I do not know whether it was one of theirs or one of ours.
So morning lengthened into the afternoon and afternoon faded into evening, and when it was dark the first officer I had seen all day came up and ordered us to deepen the trench.
I asked him what we had to do with the dead man, and he said:
"Oh, turn him out as well; he'll help to make the parapet."
Callous? – oh, well, that's war, and you cannot consider finesse when men's lives hang in the balance.
Unfortunately, the moon rose again and the constant ping of machine gun bullets indicated plainly enough that the Germans guessed pretty well what we were doing.
To work was a relief, and it brought me into contact with my brothers in misfortune, and I heard we were being relieved.
For once the rumour was right, and we went out in small bodies and as quietly and unobtrusively as possible,
because in war you think of the chap who is relieving you and you neither want him shelling nor yourself.
The progression for the first half mile was painfully slow.
The German artillery were dropping casual shells all over the plain and the German machine gunners were instilling caution by bursts of sweeping bullets.
So from one shell hole to another in short bursts, stooping low and breathing hard, I reached a sunken road, dead weary and heartily fed up.

Here the remnants congregated and at length started on the nightmare march out.

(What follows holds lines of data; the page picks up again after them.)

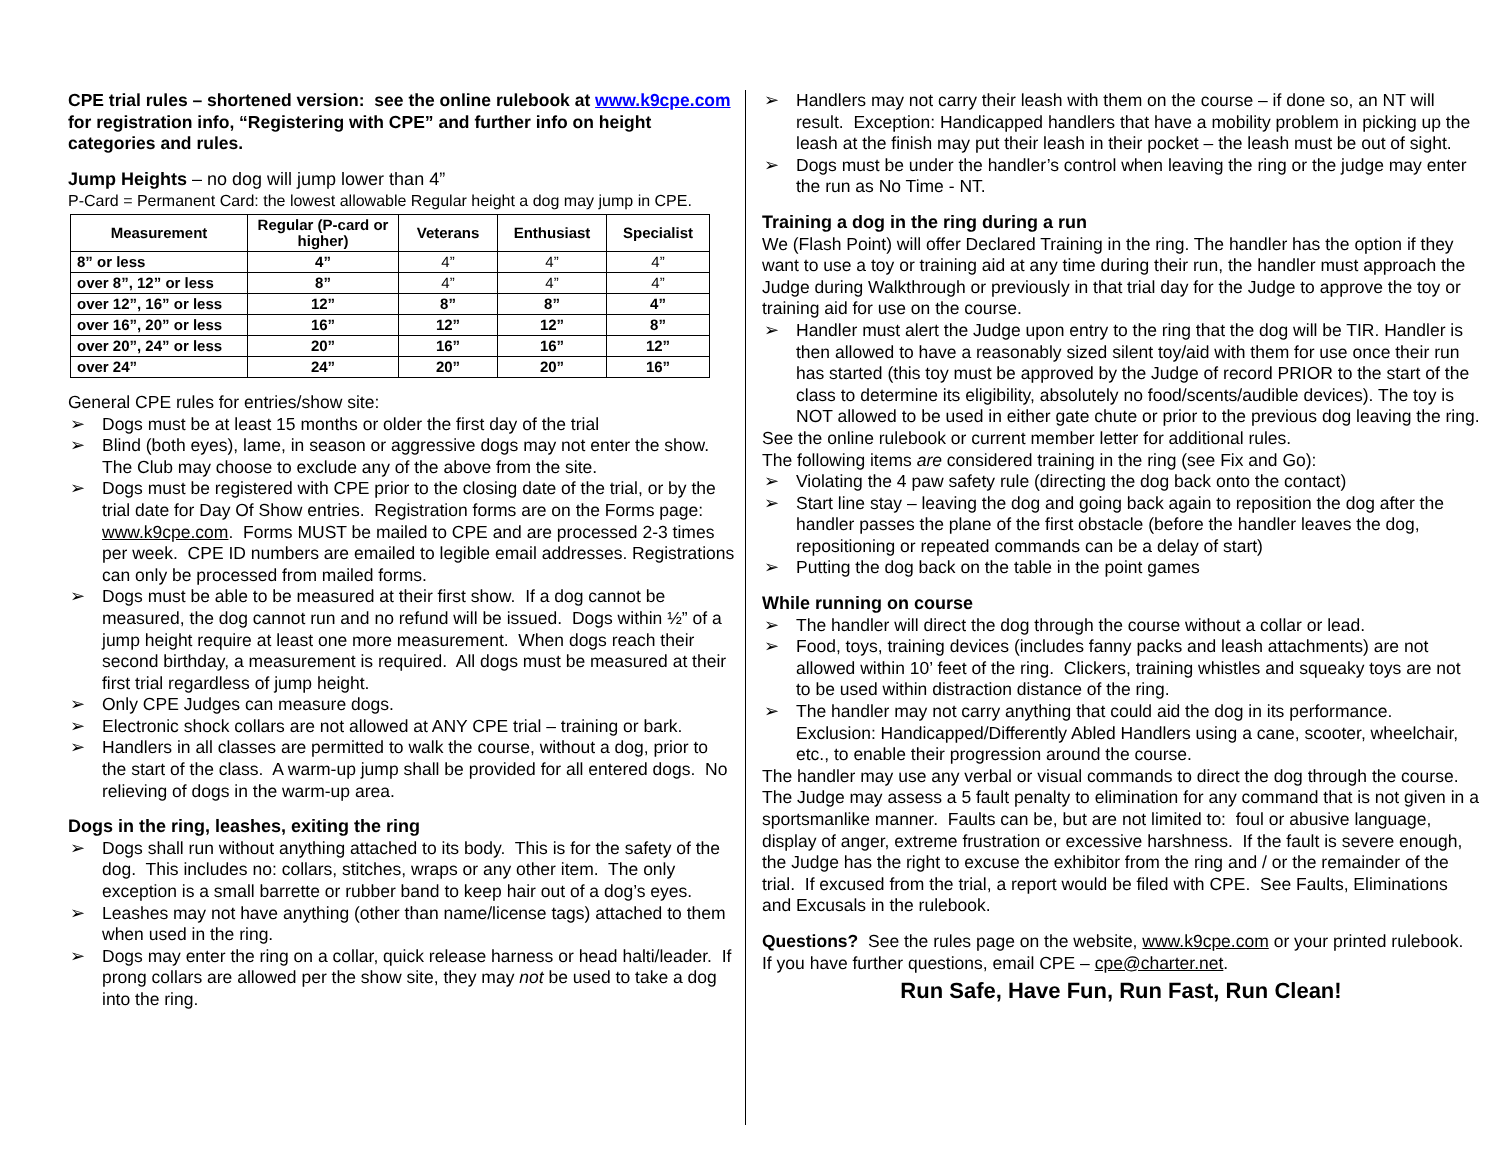CPE trial rules – shortened version: see the online rulebook at www.k9cpe.com for registration info, “Registering with CPE” and further info on height categories and rules.
Jump Heights – no dog will jump lower than 4”
P-Card = Permanent Card: the lowest allowable Regular height a dog may jump in CPE.
| Measurement | Regular (P-card or higher) | Veterans | Enthusiast | Specialist |
| --- | --- | --- | --- | --- |
| 8” or less | 4” | 4” | 4” | 4” |
| over 8”, 12” or less | 8” | 4” | 4” | 4” |
| over 12”, 16” or less | 12” | 8” | 8” | 4” |
| over 16”, 20” or less | 16” | 12” | 12” | 8” |
| over 20”, 24” or less | 20” | 16” | 16” | 12” |
| over 24” | 24” | 20” | 20” | 16” |
General CPE rules for entries/show site:
➢ Dogs must be at least 15 months or older the first day of the trial
➢ Blind (both eyes), lame, in season or aggressive dogs may not enter the show. The Club may choose to exclude any of the above from the site.
➢ Dogs must be registered with CPE prior to the closing date of the trial, or by the trial date for Day Of Show entries. Registration forms are on the Forms page: www.k9cpe.com. Forms MUST be mailed to CPE and are processed 2-3 times per week. CPE ID numbers are emailed to legible email addresses. Registrations can only be processed from mailed forms.
➢ Dogs must be able to be measured at their first show. If a dog cannot be measured, the dog cannot run and no refund will be issued. Dogs within ½” of a jump height require at least one more measurement. When dogs reach their second birthday, a measurement is required. All dogs must be measured at their first trial regardless of jump height.
➢ Only CPE Judges can measure dogs.
➢ Electronic shock collars are not allowed at ANY CPE trial – training or bark.
➢ Handlers in all classes are permitted to walk the course, without a dog, prior to the start of the class. A warm-up jump shall be provided for all entered dogs. No relieving of dogs in the warm-up area.
Dogs in the ring, leashes, exiting the ring
➢ Dogs shall run without anything attached to its body. This is for the safety of the dog. This includes no: collars, stitches, wraps or any other item. The only exception is a small barrette or rubber band to keep hair out of a dog’s eyes.
➢ Leashes may not have anything (other than name/license tags) attached to them when used in the ring.
➢ Dogs may enter the ring on a collar, quick release harness or head halti/leader. If prong collars are allowed per the show site, they may not be used to take a dog into the ring.
➢ Handlers may not carry their leash with them on the course – if done so, an NT will result. Exception: Handicapped handlers that have a mobility problem in picking up the leash at the finish may put their leash in their pocket – the leash must be out of sight.
➢ Dogs must be under the handler’s control when leaving the ring or the judge may enter the run as No Time - NT.
Training a dog in the ring during a run
We (Flash Point) will offer Declared Training in the ring. The handler has the option if they want to use a toy or training aid at any time during their run, the handler must approach the Judge during Walkthrough or previously in that trial day for the Judge to approve the toy or training aid for use on the course.
➢ Handler must alert the Judge upon entry to the ring that the dog will be TIR. Handler is then allowed to have a reasonably sized silent toy/aid with them for use once their run has started (this toy must be approved by the Judge of record PRIOR to the start of the class to determine its eligibility, absolutely no food/scents/audible devices). The toy is NOT allowed to be used in either gate chute or prior to the previous dog leaving the ring.
See the online rulebook or current member letter for additional rules.
The following items are considered training in the ring (see Fix and Go):
➢ Violating the 4 paw safety rule (directing the dog back onto the contact)
➢ Start line stay – leaving the dog and going back again to reposition the dog after the handler passes the plane of the first obstacle (before the handler leaves the dog, repositioning or repeated commands can be a delay of start)
➢ Putting the dog back on the table in the point games
While running on course
➢ The handler will direct the dog through the course without a collar or lead.
➢ Food, toys, training devices (includes fanny packs and leash attachments) are not allowed within 10’ feet of the ring. Clickers, training whistles and squeaky toys are not to be used within distraction distance of the ring.
➢ The handler may not carry anything that could aid the dog in its performance. Exclusion: Handicapped/Differently Abled Handlers using a cane, scooter, wheelchair, etc., to enable their progression around the course.
The handler may use any verbal or visual commands to direct the dog through the course. The Judge may assess a 5 fault penalty to elimination for any command that is not given in a sportsmanlike manner. Faults can be, but are not limited to: foul or abusive language, display of anger, extreme frustration or excessive harshness. If the fault is severe enough, the Judge has the right to excuse the exhibitor from the ring and / or the remainder of the trial. If excused from the trial, a report would be filed with CPE. See Faults, Eliminations and Excusals in the rulebook.
Questions? See the rules page on the website, www.k9cpe.com or your printed rulebook. If you have further questions, email CPE – cpe@charter.net.
Run Safe, Have Fun, Run Fast, Run Clean!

Walking almost asleep and unconscious of anything beyond the desire to get out of danger, and sleep, we trudged along in silence.
At length we reached out billets and over tea and rations munificent, because of our lessened numbers, the day's happenings were pierced together.
I heard of the gallantry and death of Jack Harrison; of the death of Captain Reeve; of this one killed and that one wounded; of Tom's adventures and how Harry had fared; and then to sleep. And that same night we went back into the line.
Any ex-soldier reading this will understand."